Journée Internationale des Droits de l’Homme : Clarisse Miruho exige justice pour l’Est de la RDC

À l’occasion de la Journée Internationale des Droits de l’Homme, Clarisse Miruho, militante pour les droits des femmes et la justice sociale, a interpellé la communauté internationale sur les exactions persistantes commises dans l’Est de la République Démocratique du Congo (RDC), notamment au Nord et au Sud-Kivu.

Lors d’un entretien à l’occasion de cette journée, Clarisse a dénoncé l’impunité qui caractérise les actes de violence perpétrés contre les civils, en particulier les femmes et les enfants, et exigé des enquêtes indépendantes pour faire la lumière sur ces atrocités.


Clarisse Miruho a appelé la communauté internationale et les autorités congolaises à traduire en justice les responsables des massacres du 30 août dernier à Ndosho dans la ville touristique de Goma au Nord-Kivu dans la partie Est de la RDC.

Ce carnage, qui a coûté la vie à de nombreux innocents, reste impuni malgré les nombreux témoignages faisant état de l’implication directe des forces armées congolaises (FARDC).

Elle a exigé la mise en place d’enquêtes judiciaires impartiales pour établir les responsabilités et rendre justice aux victimes.

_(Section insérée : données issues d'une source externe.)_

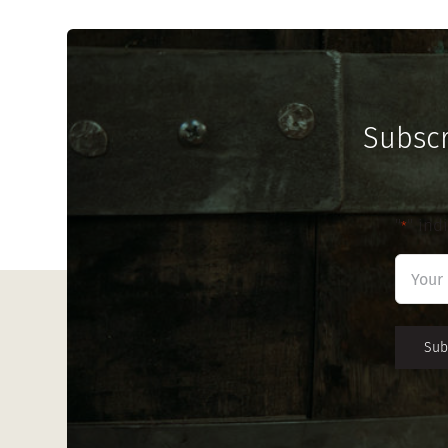
Subscr
"
" ind
*
First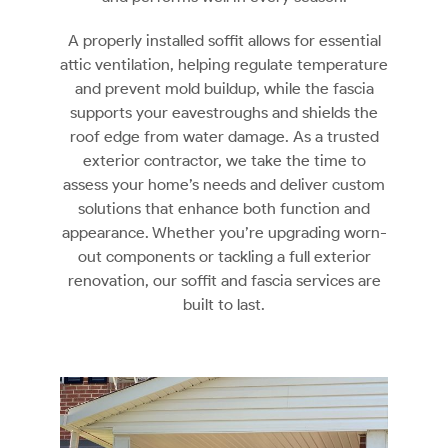
A properly installed soffit allows for essential
attic ventilation, helping regulate temperature
and prevent mold buildup, while the fascia
supports your eavestroughs and shields the
roof edge from water damage. As a trusted
exterior contractor, we take the time to
assess your home’s needs and deliver custom
solutions that enhance both function and
appearance. Whether you’re upgrading worn-
out components or tackling a full exterior
renovation, our soffit and fascia services are
built to last.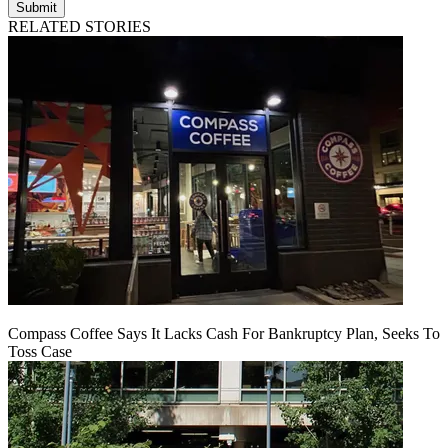
Submit
RELATED STORIES
Compass Coffee Says It Lacks Cash For Bankruptcy Plan, Seeks To
Toss Case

Miruho a également évoqué la tragédie survenue à la prison centrale de Munzenze, où des centaines de personnes, dont des femmes et des enfants, ont péri dans un incendie mystérieux, survenu lors des affrontements entre les FARDC et le M23/AFC.

Des accusations de complicité entre les deux belligérants circulent, mais aucune enquête indépendante n’a encore permis d’établir clairement les responsabilités.

« Nous exigeons une enquête exhaustive sur ce drame afin que la vérité soit révélée. La communauté internationale doit se saisir de cette affaire », a déclaré Claris Miruho.

Selon elle, la communauté internationale et la Cour Pénale Internationale (CPI) ont un rôle crucial à jouer pour stopper l’impunité qui règne dans l’Est du pays.


Clarisse Miruho n’a pas manqué de dénoncer l’ampleur des crimes de guerre commis contre les femmes et les enfants dans la plaine de la Ruzizi, zone fortement touchée par les combats entre les FARDC et le M23.

« Ces atrocités constituent des crimes contre l’humanité. Les femmes et les enfants,  vulnérables, sont les premières victimes de ces violences. Il est crucial que les responsables de ces massacres, qu’ils soient membres des FARDC ou du M23, soient jugés et sanctionnés », a-t-elle déclaré.


Dans le cadre de cette journée commémorative, l’activiste a également renouvelé son plaidoyer en faveur de la reconnaissance internationale des génocides commis sur le territoire congolais, plaidant pour une prise en charge rapide de la situation par les instances internationales.

Elle a rappelé que la RDC, malgré les nombreux rapports d’organisations humanitaires et des Nations Unies, demeure dans l’ombre de l’impunité, et que les victimes de violences restent sans justice. « L’absence de justice est une forme de violence. Nous demandons à la communauté internationale et à la CPI de se saisir de ces crimes pour qu’enfin, les responsables soient traduits devant les instances judiciaires », a conclu Claris Miruho.

L’activiste a insisté sur l’urgence d’une réponse concrète de la communauté internationale face à l’ampleur des exactions, afin d’empêcher que de nouvelles tragédies ne se produisent.

« Il ne suffit pas de commémorer les droits de l’homme, il faut les défendre. Nous devons agir pour les victimes de ces violences », a-t-elle conclu.

La journée du 10 décembre, marquée par des rassemblements à travers le monde en l’honneur de la dignité humaine, a offert à Claris Miruho l’occasion de lancer un appel  à la justice pour toutes les victimes des violences de l’Est de la RDC, en espérant que les promesses de la communauté internationale se traduiront enfin en actes concrets.